> THE DATA:
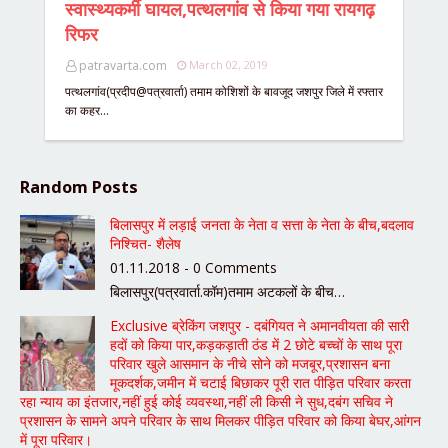
स्वास्थ्यकर्मी घायल,पत्थलगांव से किया गया रायगढ़
रिफर
patravarta.com
March 02, 2019
पत्थलगांव(प्रदीप@पत्रवार्ता) तमाम कोशिशों के बावजूद जशपुर जिले में रफ्तार
का कहर…
Random Posts
बिलासपुर में लड़ाई जनता के नेता व सत्ता के नेता के बीच,बदलाव
निश्चित- शैलेष
01.11.2018 - 0 Comments
बिलासपुर(पत्रवार्ता.कॉम)तमाम अटकलों के बीच…
Exclusive ब्रेकिंग जशपुर - दबंगियत ने अमानवीयता की सारी
हदों को किया पार,कड़कड़ाती ठंड में 2 छोटे बच्चों के साथ पूरा
परिवार खुले आसमान के नीचे सोने को मजबूर,प्रशासन बना
मूकदर्शक,जमीन में चटाई बिछाकर पूरी रात पीड़ित परिवार करता
रहा न्याय का इंतजार,नहीं हुई कोई व्यवस्था,नहीं ली किसी ने सुध,दबंग सचिव ने
प्रशासन के सामने अपने परिवार के साथ मिलकर पीड़ित परिवार को किया बेघर,आंगन
में पूरा परिवार।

> HOW TO COMPLETE THIS TASK: Retype, exactly as written, each line from the one that has "बिलासपुर में लड़ाई" to the bottom of the entries above, and include both of those lines.

> ANSWER SECTION:
बिलासपुर में लड़ाई जनता के नेता व सत्ता के नेता के बीच,बदलाव
निश्चित- शैलेष
01.11.2018 - 0 Comments
बिलासपुर(पत्रवार्ता.कॉम)तमाम अटकलों के बीच…
Exclusive ब्रेकिंग जशपुर - दबंगियत ने अमानवीयता की सारी
हदों को किया पार,कड़कड़ाती ठंड में 2 छोटे बच्चों के साथ पूरा
परिवार खुले आसमान के नीचे सोने को मजबूर,प्रशासन बना
मूकदर्शक,जमीन में चटाई बिछाकर पूरी रात पीड़ित परिवार करता
रहा न्याय का इंतजार,नहीं हुई कोई व्यवस्था,नहीं ली किसी ने सुध,दबंग सचिव ने
प्रशासन के सामने अपने परिवार के साथ मिलकर पीड़ित परिवार को किया बेघर,आंगन
में पूरा परिवार।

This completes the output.